Start them on a routine as young as possible to get them used to the feeling of the toothbrush and the routine of brushing. Be careful with puppies and dogs like rescue dogs that might not like having things near their mouths since they might bite.
Buy a doggy toothpaste and toothbrush. Human toothpaste isn’t suitable for animals since they are much more likely to ingest the product than us, and human toothpaste shouldn’t be swallowed under any circumstance. Doggy toothpaste often tastes nice and meaty to encourage your pet to like the taste. Doggy toothbrushes come in sizes better shaped for a dog’s mouth, but a child toothbrush might work the same for bigger dogs. Some doggy toothpaste comes with toothbrushes for convenience too!
- Introduce the taste of toothpaste by smearing a little bit of it on your finger and presenting it to them to sniff and lick from your finger. Do this a couple of times, so they get used to the taste of the toothpaste.
- Get them used to contact with the inside of the mouth by smearing a little bit of toothpaste on your finger, present it to them and carefully and gently let it slide into their mouth over their teeth and gums, careful of their own movement. Only go as far as your pet is comfortable with. Getting used to your finger in their mouth first will help them understand the feeling of something in their mouths but still associate it with being part of you, not something they can chew on. Be careful and gentle, though!
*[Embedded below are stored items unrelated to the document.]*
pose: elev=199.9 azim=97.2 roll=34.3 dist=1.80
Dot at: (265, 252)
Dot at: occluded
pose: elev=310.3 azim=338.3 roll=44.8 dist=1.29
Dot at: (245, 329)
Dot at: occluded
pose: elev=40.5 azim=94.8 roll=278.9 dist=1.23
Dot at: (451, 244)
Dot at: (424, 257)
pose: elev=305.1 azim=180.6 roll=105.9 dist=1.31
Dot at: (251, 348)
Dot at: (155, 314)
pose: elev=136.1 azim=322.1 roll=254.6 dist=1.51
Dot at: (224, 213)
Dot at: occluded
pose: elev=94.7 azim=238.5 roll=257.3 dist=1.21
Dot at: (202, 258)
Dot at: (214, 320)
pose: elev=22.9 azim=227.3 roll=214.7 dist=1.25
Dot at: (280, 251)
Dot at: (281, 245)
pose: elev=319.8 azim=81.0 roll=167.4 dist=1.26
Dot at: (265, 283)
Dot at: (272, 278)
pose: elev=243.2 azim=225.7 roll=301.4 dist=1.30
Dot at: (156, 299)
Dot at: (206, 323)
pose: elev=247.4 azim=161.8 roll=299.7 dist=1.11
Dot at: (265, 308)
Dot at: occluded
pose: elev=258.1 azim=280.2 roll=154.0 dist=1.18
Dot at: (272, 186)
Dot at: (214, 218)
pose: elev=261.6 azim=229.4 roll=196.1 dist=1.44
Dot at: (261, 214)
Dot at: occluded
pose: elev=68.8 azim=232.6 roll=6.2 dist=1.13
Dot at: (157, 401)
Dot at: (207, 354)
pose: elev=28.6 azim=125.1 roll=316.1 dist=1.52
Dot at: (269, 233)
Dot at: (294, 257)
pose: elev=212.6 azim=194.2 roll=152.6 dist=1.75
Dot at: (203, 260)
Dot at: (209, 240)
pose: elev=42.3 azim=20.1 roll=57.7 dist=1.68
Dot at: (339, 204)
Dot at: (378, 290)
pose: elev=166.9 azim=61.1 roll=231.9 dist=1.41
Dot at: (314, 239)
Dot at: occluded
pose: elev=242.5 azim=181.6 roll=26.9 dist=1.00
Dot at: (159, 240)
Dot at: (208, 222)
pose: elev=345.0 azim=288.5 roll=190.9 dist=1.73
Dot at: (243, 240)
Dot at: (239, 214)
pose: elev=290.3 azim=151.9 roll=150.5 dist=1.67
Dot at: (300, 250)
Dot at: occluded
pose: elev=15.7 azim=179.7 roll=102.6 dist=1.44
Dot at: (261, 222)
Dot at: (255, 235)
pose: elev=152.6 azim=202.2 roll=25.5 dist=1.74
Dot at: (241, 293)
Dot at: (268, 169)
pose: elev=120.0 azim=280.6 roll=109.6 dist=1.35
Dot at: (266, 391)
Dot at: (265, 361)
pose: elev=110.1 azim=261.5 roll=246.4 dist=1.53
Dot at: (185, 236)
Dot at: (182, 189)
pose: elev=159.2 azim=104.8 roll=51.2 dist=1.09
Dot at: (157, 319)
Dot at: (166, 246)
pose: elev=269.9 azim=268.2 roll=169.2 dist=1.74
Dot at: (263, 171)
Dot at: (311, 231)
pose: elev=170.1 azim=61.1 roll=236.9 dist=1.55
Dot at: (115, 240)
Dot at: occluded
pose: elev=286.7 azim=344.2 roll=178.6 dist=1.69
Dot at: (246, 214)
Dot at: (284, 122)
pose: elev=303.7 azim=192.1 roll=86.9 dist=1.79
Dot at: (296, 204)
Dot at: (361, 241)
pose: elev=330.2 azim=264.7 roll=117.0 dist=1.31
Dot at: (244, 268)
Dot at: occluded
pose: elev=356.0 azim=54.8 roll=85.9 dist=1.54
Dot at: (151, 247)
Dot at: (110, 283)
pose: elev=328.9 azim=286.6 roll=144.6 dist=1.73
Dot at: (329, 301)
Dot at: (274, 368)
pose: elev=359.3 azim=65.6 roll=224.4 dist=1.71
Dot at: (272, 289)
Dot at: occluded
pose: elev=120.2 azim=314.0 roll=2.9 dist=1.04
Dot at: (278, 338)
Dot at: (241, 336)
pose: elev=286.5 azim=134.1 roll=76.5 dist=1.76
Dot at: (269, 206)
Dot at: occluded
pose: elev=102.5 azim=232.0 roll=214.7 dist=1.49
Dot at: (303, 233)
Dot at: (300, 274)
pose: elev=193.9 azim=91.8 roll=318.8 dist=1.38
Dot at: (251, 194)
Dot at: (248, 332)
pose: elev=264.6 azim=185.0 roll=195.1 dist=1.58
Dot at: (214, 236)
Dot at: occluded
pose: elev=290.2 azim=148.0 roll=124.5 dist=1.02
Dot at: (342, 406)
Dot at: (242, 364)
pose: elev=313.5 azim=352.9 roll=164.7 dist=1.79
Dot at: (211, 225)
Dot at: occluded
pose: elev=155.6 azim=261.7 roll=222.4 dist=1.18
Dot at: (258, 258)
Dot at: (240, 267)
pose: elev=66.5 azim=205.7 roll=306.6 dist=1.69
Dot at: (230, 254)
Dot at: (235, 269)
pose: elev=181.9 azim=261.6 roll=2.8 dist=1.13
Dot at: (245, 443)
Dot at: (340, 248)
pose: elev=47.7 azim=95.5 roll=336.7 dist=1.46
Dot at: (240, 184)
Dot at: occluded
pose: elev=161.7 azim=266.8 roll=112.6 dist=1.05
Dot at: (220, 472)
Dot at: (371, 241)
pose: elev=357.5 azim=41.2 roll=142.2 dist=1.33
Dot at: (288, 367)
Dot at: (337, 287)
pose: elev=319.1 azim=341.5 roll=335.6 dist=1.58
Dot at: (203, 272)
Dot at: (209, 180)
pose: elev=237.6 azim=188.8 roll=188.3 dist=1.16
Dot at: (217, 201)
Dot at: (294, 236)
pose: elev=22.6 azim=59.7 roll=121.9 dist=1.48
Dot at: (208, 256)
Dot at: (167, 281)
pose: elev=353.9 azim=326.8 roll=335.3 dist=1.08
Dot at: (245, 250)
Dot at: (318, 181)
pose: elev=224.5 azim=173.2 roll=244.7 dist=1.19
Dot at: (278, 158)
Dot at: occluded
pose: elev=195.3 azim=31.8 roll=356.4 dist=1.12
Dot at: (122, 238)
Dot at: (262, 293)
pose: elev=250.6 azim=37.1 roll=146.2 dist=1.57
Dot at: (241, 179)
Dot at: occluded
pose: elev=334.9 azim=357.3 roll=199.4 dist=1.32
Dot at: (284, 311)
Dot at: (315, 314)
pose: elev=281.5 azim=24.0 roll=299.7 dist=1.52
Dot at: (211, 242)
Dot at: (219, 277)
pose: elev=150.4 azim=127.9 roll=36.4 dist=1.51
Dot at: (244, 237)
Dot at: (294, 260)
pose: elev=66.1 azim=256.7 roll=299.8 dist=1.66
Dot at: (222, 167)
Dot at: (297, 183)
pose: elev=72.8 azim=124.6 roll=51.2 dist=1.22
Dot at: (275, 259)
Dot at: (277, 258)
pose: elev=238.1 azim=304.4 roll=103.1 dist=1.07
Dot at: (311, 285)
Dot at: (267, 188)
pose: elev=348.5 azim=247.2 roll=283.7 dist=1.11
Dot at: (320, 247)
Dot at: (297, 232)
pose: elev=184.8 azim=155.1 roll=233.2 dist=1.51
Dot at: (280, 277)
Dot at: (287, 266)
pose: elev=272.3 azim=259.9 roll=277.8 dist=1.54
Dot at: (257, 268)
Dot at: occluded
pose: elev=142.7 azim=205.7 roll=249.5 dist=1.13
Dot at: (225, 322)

- When you first introduce them to the toothbrush, start only on their canines. These teeth tend to be a little more convenient to clean, and they are near the opening of their mouths. Prepare the toothbrush, let them lick some of the toothpaste, and then gently move to brush the teeth. Gently use an up and down motion with the brush angled towards the gumline. Avoid the very front teeth as they’re quite sensitive. If they try and bite the toothbrush, gently hold the muzzle to keep them still.
- Then slowly bring the brush towards the back of the mouth, carefully under the lips. Brush these in circular motions and only as far back as your dog is happy with. Make sure to brush both sides of the mouth.
Be careful and gentle with them, and always stop if something about brushing seems to bother them at any point.